10 December 2009|
Enter the Turbosmart e-Boost Street (part number TS-0302-1001), an electronic boost controller aimed directly at the street performance market. With all of the same features as the successful eBoost2, the eBoost Street is jam-packed into a slim aluminium case with a ¼-DIN format. The mission was to provide all of the boost control with a simple, uncomplicated approach. They don’t even clutter the box with printed instructions. It’s all on a mini-CD!
Crack open the box and everything you need for a painless install is inside. Turbosmart recommends soldering all wires and insulating them with supplied shrinkwrap tubing for a lasting connection. A total of five wires require connection: red for 12V power, black for ground, yellow for RPM signal, green for auto dimming and finally brown / grey to the boost control solenoid. The solenoid is a stout cast aluminium piece that operates ideally at temps less than 100°C (212°F), so keep it away from manifolds and turbos. We tapped into a line off of our billet vacuum block and ran it through the firewall. When it came to hooking up the wastegate actuators to the solenoid, we thought we might run into a hurdle since we have not one turbo but two. Not the case with Turbosmart since they supplied a diagram of how to link up the twin turbo wastegates with all of the provided barb fittings.
Once it was all connected, we decided to check out how the functionality of the unit stacked-up. The TurboSmart e-Boost street has two boost groups SP1 and SP2 accessible by a quick press of the knob. You’re then able to enter the setup by holding the knob for 3-seconds. Here you can enter your number of cylinders from 1-16 (4 or 6 for rotaries), so the RPM function works correctly. Then you can choose the units you wish to work with measured in PSI, KPa, or BAR.
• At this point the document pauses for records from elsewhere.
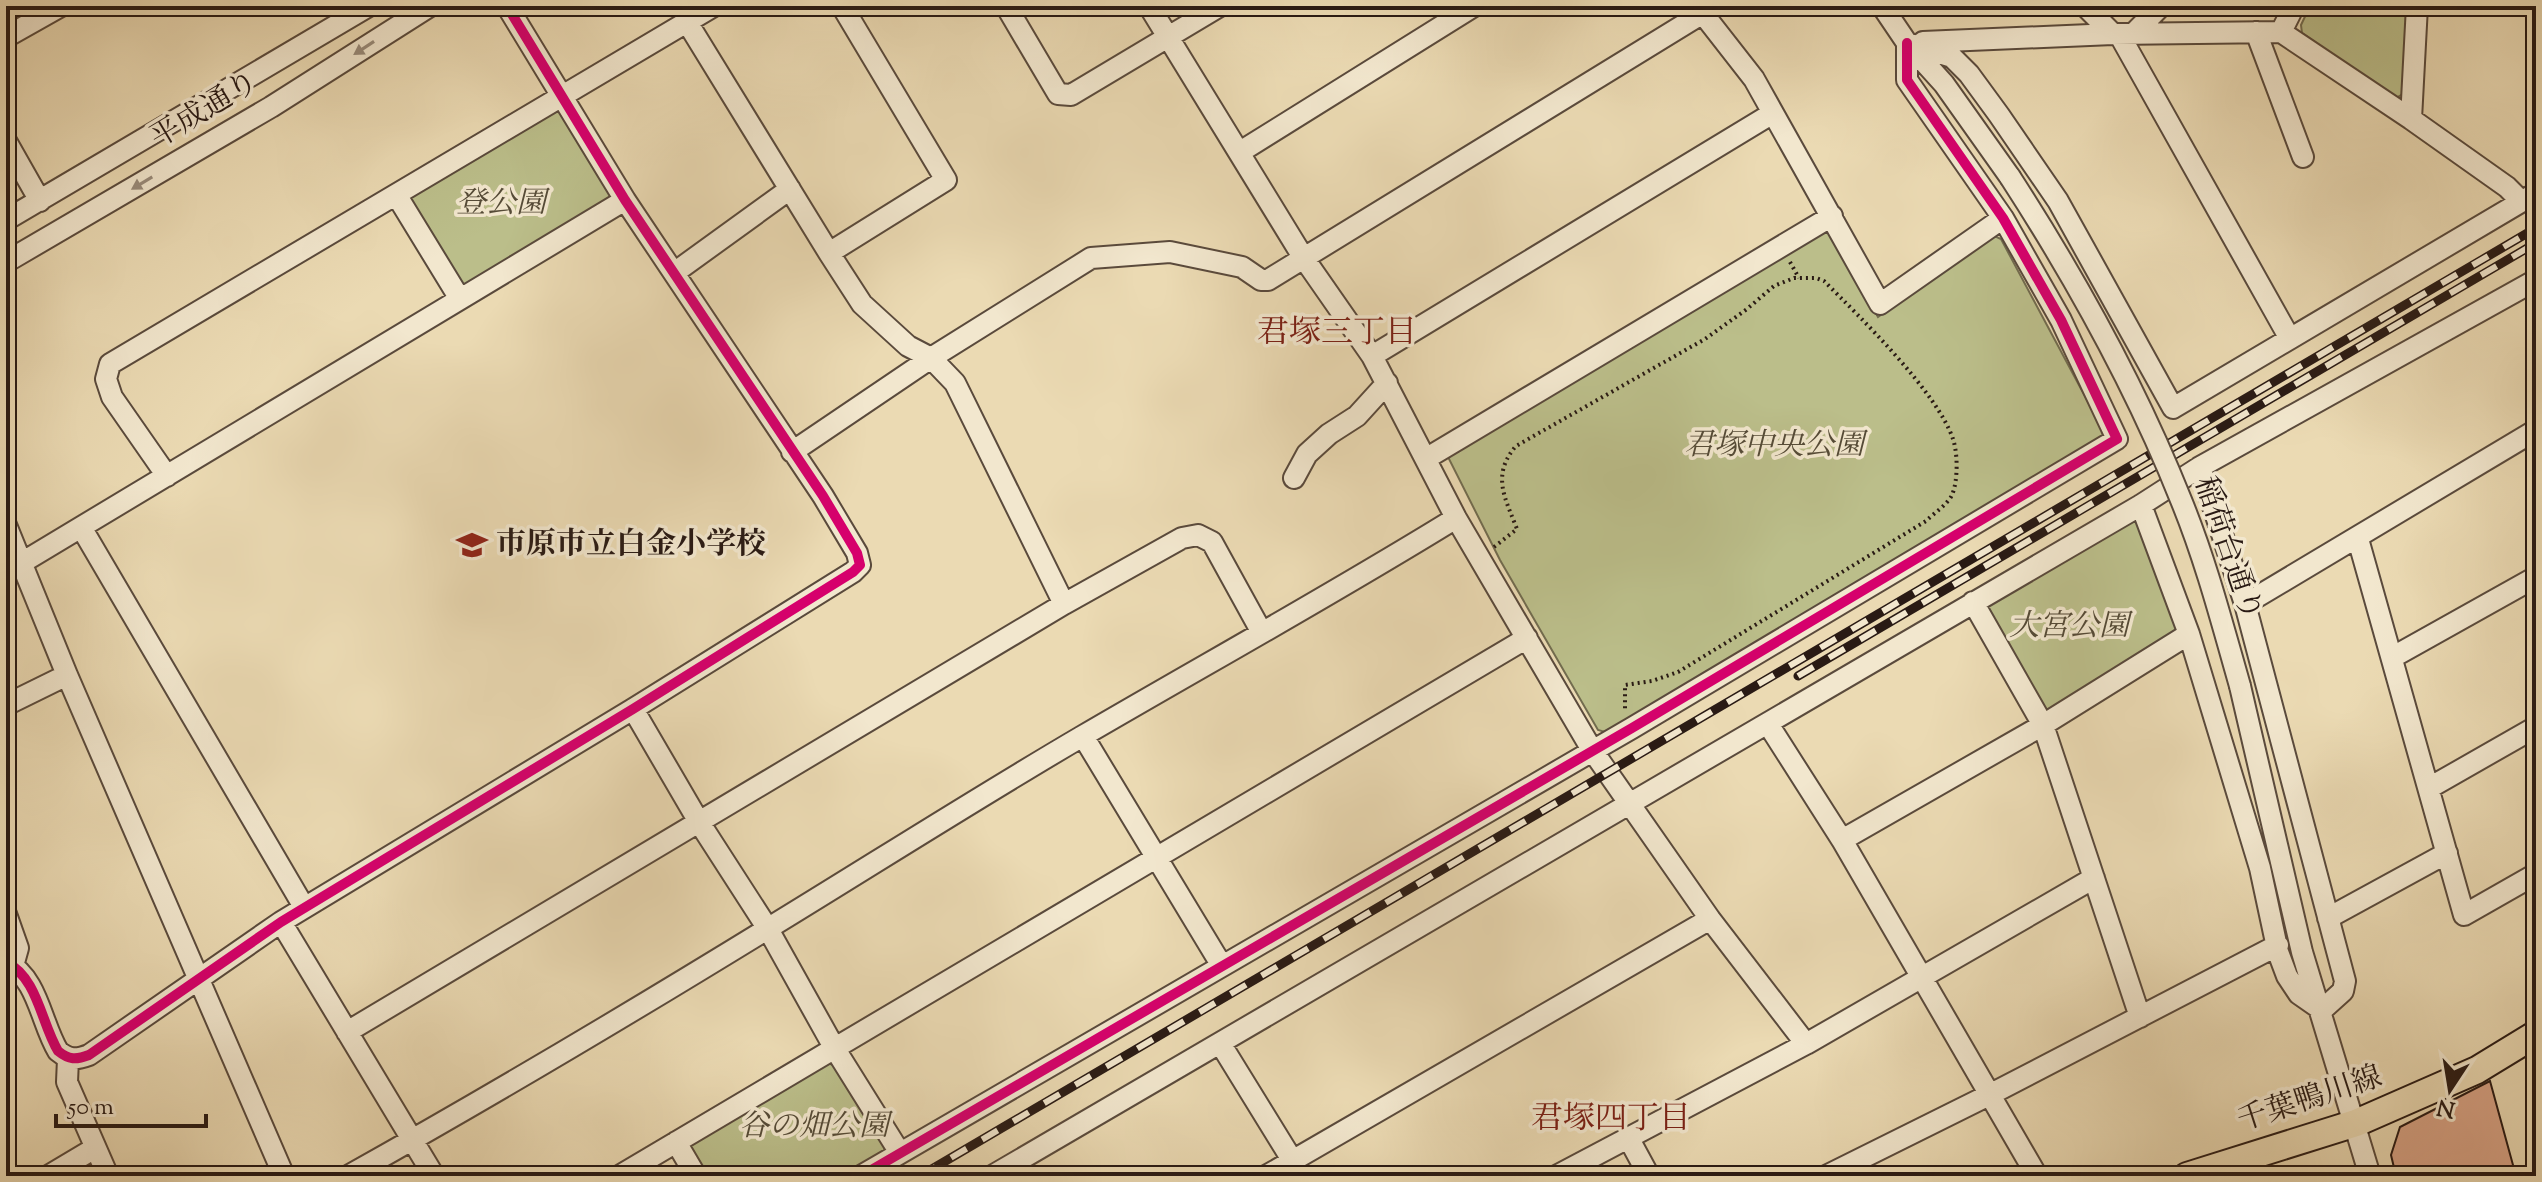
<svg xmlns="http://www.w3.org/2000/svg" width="2542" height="1182" font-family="'Sorts Mill Goudy','Noto Serif JP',serif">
<rect width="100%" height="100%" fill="#ebdab3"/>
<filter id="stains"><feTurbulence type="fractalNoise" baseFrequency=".0025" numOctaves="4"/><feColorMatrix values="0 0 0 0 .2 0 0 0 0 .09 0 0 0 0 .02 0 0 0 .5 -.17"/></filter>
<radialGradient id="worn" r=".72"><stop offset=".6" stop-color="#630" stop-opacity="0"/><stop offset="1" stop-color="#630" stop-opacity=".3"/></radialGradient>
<!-- green -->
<path fill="#bbbe8a" stroke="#726c4f" stroke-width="2" d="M2310,6H2411L2406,92L2396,98L2302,33L2301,25Z
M563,96L625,200L460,299L397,196Z
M1822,231L1831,233L1878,317L1990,234L2001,239L2103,430L2102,440L1605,732L1598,730L1500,560L1448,457Z
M2141,505L2189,634L2043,725L1973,602Z
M826,1063L834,1065L886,1145L882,1155L846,1176H705L690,1151L692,1143Z"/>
<!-- building -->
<path fill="#d8a386" stroke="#291a14" stroke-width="2" d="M2490,1081L2516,1176H2396L2391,1155L2400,1127Z"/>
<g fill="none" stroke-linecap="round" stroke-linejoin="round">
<defs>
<path id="minor" d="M842,6L946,180L829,253L862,304L908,346L931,358L955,383L1064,604
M1006,6L1058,94L1071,95L1220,6
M1149,6L1303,257L1372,356L1456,518L1592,750L1710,919L1806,1044
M1697,6L1754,79L1880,304L2003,218
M1882,6L1907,43L1944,84L2010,177
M2085,6L2113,34
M687,22L829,253
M2256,32L2303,157
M2281,32L2294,6
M2119,34L2289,337
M2133,34L2161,6
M6,37L61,6
M1923,42L2113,34L2281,32L2411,119L2507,187L2521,201
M1907,43L1952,57L1969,74L1999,115L2058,201L2173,408L2536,193
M2411,119L2417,6
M6,141L40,201
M1240,152L1474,6
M397,196L460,299
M6,220L369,6
M6,262L271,107L430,6
M674,273L790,189
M1372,356L1773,113
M792,452L931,358L1091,258L1170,252L1242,267L1261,280H1268L1703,13
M1427,458L1832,216
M167,476L112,397L106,379L110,364L714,6
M1294,478L1307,454L1329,434L1357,416L1387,383
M2141,505L2189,634L2260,868L2278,952L2287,976L2299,994L2322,1010L2343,991L2345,981L2245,604L2200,467
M6,525L67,675L284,1176
M81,527L304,907
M2358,539L2464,915L2536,874
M23,562L625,200
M1973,602L2043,725L2140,1017
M2245,604L2536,430
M2393,657L2536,577
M2240,686L2302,952L2370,1176
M6,705L67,675
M633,709L699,822L768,929L835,1049L900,1153
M1768,724L1842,840L2037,1176
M1083,736L1222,966
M2429,788L2536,727
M1842,840L2043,725L2189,634
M6,914L18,948L13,966
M2328,918L2447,853
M281,922L434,1176
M6,962C38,978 41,1023 58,1051C69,1060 76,1060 89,1055L281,922L633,709L853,572L860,565L857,553L823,496L625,200L507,6
M347,1032L1064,604L1182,538L1198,535L1212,542L1261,631
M1220,1043L1302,1176
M68,1059L67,1082L108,1176
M1629,1139L1649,1176
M676,1142L696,1176
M48,1176L95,1148
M348,1176C491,1096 632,1012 772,926C875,863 977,798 1081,737C1206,664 1333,594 1456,518
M619,1176L1527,638
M861,1176L1632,728L2117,439L2061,320L2003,218L1907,80V43
M992,1176L2141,505L2200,467L2536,280
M1266,1176L1710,919
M1556,1176L1806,1044L2094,878
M1826,1176L1991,1094L2278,945"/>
<path id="major" d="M2187,1176L2356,1123L2477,1070L2536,1034"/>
</defs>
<!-- minor casing -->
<use href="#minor" stroke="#5a4a3c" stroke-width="24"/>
<!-- major casing -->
<use href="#major" stroke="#291a14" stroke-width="30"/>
<!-- path -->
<path stroke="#291a14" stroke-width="4" stroke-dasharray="2 4" stroke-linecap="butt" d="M1790,262L1799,278
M1494,547L1517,529C1505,498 1491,475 1516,446L1705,339L1747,309L1774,286L1794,278H1816L1824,281C1861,318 1937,392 1953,439C1958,454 1958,481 1952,495C1947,505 1934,513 1926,521L1678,672L1652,681L1625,685V709"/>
<!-- minor -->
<use href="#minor" stroke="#f2e7ce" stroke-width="20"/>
<!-- major -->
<use href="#major" stroke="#ebdab3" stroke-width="26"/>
<defs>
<path id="rail" d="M1798,676L2536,243
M920,1176L2536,228"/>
</defs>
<!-- rail casing -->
<use href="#rail" stroke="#291a14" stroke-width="9"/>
<!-- rail -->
<use href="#rail" stroke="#f2e7ce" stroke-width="6" stroke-dasharray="18" stroke-linecap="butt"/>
<defs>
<path id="minor-bridge" d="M2010,177C2076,279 2136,387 2181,500C2206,561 2222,623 2240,686"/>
</defs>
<!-- minor-bridge casing -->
<use href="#minor-bridge" stroke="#5a4a3c" stroke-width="24" stroke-linecap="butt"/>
<!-- minor-bridge -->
<use href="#minor-bridge" stroke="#f2e7ce" stroke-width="20"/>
<defs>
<path id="cycleway" d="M6,962C38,978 41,1023 58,1051C69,1060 76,1060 89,1055L281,922L633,709L853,572L860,565L857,553L823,496L625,200L507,6
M861,1176L1632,728L2117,439L2061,320L2003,218L1907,80V43"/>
</defs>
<!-- cycleway casing -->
<use href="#cycleway" stroke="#f2e7ce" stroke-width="15"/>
<!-- cycleway -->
<use href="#cycleway" stroke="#d6006c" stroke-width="10"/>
</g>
<!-- one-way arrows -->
<defs><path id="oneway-solid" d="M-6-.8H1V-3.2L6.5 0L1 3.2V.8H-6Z" transform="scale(2)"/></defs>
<g fill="#988b7a">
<use href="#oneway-solid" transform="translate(364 48) rotate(147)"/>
<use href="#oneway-solid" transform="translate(142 183) rotate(149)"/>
</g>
<!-- icons -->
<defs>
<symbol id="school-bare" viewBox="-9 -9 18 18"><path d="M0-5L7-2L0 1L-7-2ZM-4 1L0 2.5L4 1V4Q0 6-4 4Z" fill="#8f2418" stroke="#f2e7ce" stroke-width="2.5" paint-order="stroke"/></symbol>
</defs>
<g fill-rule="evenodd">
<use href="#school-bare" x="450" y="523" width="44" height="44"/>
</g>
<g text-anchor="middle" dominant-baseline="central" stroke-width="7" stroke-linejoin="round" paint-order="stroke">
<!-- street labels -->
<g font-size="30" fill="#291a14" stroke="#f2e7ce">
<text transform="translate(205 111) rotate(-31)">平成通り</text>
<text transform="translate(2227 549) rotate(71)">稲荷台通り</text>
<text transform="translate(2310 1100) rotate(-18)">千葉鴨川線</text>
</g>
<!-- park labels -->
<g font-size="30" font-style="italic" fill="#554b37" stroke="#f2e7ce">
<text x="501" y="204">登公園</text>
<text x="1774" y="446">君塚中央公園</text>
<text x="2069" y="627">大宮公園</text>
<text x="814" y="1127">谷の畑公園</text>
</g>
<!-- poi labels -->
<g font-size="30" font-weight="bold" fill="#291a14" stroke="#f2e7ce" text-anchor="start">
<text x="496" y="545">市原市立白金小学校</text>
</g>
<!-- neighbourhood labels -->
<g font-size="32" fill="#7a1f14" stroke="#f2e7ce">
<text x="1337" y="334">君塚三丁目</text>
<text x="1611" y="1120">君塚四丁目</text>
</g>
</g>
<!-- margin -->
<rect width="2542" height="1182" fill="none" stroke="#ebdab3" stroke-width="32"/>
<rect x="8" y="8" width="2526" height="1166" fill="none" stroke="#291a14" stroke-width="4"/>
<rect x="16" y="16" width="2510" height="1150" fill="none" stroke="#291a14" stroke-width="2"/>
<!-- north arrow -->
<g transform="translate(2450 1090) rotate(192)" stroke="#f2e7ce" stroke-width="6" paint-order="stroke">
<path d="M0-6L14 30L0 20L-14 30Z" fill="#291a14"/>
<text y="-12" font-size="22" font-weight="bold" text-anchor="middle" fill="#291a14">N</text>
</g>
<!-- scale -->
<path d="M56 1114v12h150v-12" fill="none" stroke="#291a14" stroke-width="4"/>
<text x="68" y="1114" font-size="24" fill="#291a14" stroke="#f2e7ce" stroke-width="6" paint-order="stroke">50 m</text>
<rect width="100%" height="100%" filter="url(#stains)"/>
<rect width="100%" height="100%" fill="url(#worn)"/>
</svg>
One of the other slick features of the Turbosmart e-Boost Street is the ability to measure peak / hold and set the overboost limit, which is set to a default 7psi. From there we set up the SP value (between 0-99) by starting at 10 and incrementally stepping it up until desired boost pressure is held all the way up to 30psi. Next up is the Gate Pressure setting, a value that should be 5psi below desired boost pressure to allow for instantaneous response of torque. The Gate Pressure should be incrementally stepped up until a spike occurs and then backed off. The sensitivity can also be set up, starting with a default of 20, it can be reduced for any wavy boost curves. Finally, we investigated the Boost Correction feature that counteracts the tendencies of some inefficient turbo systems to drop in boost pressure at high RPM. Let’s say your boost drops from 15psi to 10psi between 5,000 to the 7,000rpm redline, you can plug in those parameters and enter a correction value to maintain the same boost throughout the range.
Once we found some optimal settings, we switched to Live Mode that displays different parameters. Most of you will likely have the boost level displayed but you can also display RPMs too. You can also set shift-points to make the e-Boost Street a shift-light to bang the next gear at the correct RPM!
With all of theses features, a simplistic design and an excellent price-point ($395 MSRP), Turbosmart is on track to re-write how everyday turbo cars manage boost. Since it is made in Australia to exacting standards and backed by a solid guarantee, any Turbosmart product is as a logical choice for your street car as it would be for a race car.